
  • 5

    Rainer Werner Fassbinder

    Fox and His Friends

    One frame of Fassbinder is all you need to know you have entered his world and are in his hands. The director himself plays the Candide-like lead role, a simple-minded, innocent carnival worker who wins the lottery and becomes instantly wealthy. Longing for friendship and a sense of belonging, he is chewed up and spit out by his gay, bourgeois, status-conscious clique of “friends.” This movie is authentic, honest, and bleak, and Fassbinder portrays the seedy demimonde of Munich’s hustlers, drug dealers, and misfits as only he can. Both critical and sympathetic at the same time.

  • 6

    Pier Paolo Pasolini

    Mamma Roma

    Pier Paolo Pasolini’s affection and compassion for Rome’s cafoni, or peasant, class shines through in what is perhaps the most accessible of all his films. Anna Magnani plays an ex-hooker trying to escape her past while raising her troubled teenage son. Pasolini sets Magnani loose as the indomitable salt-of-the-earth mother. Her range of emotion and expression is unbridled, exuberant, and overflowing—a force of nature. Pay attention to the wedding scene and you’ll see Pasolini’s love of Renaissance art on display as he re-creates Da Vinci’s Last Supper, casting the denizens of Rome’s slums as the apostles.

[Provided data]
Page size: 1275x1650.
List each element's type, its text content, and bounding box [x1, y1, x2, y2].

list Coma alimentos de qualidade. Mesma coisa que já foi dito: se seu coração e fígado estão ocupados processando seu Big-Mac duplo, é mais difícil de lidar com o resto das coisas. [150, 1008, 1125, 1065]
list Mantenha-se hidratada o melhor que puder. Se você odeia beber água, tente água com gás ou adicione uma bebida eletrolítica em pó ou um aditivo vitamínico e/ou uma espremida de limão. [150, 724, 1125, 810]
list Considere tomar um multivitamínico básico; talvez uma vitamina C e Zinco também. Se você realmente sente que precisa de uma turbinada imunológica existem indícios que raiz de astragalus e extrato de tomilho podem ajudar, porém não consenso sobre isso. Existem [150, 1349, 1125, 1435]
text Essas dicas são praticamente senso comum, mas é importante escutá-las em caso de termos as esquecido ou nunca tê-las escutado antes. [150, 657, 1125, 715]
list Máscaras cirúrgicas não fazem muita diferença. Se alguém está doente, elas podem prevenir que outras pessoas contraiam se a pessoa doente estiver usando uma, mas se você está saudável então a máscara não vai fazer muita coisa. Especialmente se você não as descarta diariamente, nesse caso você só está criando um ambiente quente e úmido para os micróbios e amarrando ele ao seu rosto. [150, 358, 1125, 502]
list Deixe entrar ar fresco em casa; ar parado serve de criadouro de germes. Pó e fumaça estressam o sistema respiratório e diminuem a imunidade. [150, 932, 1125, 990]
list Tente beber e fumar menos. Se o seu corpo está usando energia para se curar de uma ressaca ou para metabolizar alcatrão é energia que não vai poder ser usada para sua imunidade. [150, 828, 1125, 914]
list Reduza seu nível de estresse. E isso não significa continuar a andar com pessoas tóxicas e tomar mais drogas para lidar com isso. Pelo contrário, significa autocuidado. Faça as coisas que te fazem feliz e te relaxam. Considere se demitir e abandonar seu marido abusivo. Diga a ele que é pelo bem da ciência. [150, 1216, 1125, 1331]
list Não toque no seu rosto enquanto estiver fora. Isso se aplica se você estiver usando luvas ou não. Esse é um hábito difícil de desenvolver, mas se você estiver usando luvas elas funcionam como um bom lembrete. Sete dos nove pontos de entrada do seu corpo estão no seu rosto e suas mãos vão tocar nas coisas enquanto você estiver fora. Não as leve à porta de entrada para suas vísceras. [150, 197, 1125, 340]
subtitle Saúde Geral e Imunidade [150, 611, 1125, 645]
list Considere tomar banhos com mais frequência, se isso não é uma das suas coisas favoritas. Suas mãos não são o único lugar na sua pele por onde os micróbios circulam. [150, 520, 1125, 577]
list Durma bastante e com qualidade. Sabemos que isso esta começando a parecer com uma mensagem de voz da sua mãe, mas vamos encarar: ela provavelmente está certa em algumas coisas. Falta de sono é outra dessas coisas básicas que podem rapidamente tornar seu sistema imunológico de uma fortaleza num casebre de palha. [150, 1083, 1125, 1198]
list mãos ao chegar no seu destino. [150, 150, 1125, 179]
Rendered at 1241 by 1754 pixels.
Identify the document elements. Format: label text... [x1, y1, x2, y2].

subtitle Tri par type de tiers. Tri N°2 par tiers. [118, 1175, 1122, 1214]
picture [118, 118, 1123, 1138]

[What the task requires] In the film write-ups, who plays the lead role in Fox and His Friends? Answer from the text only, not the material.

[Result] Rainer Werner Fassbinder, the director himself.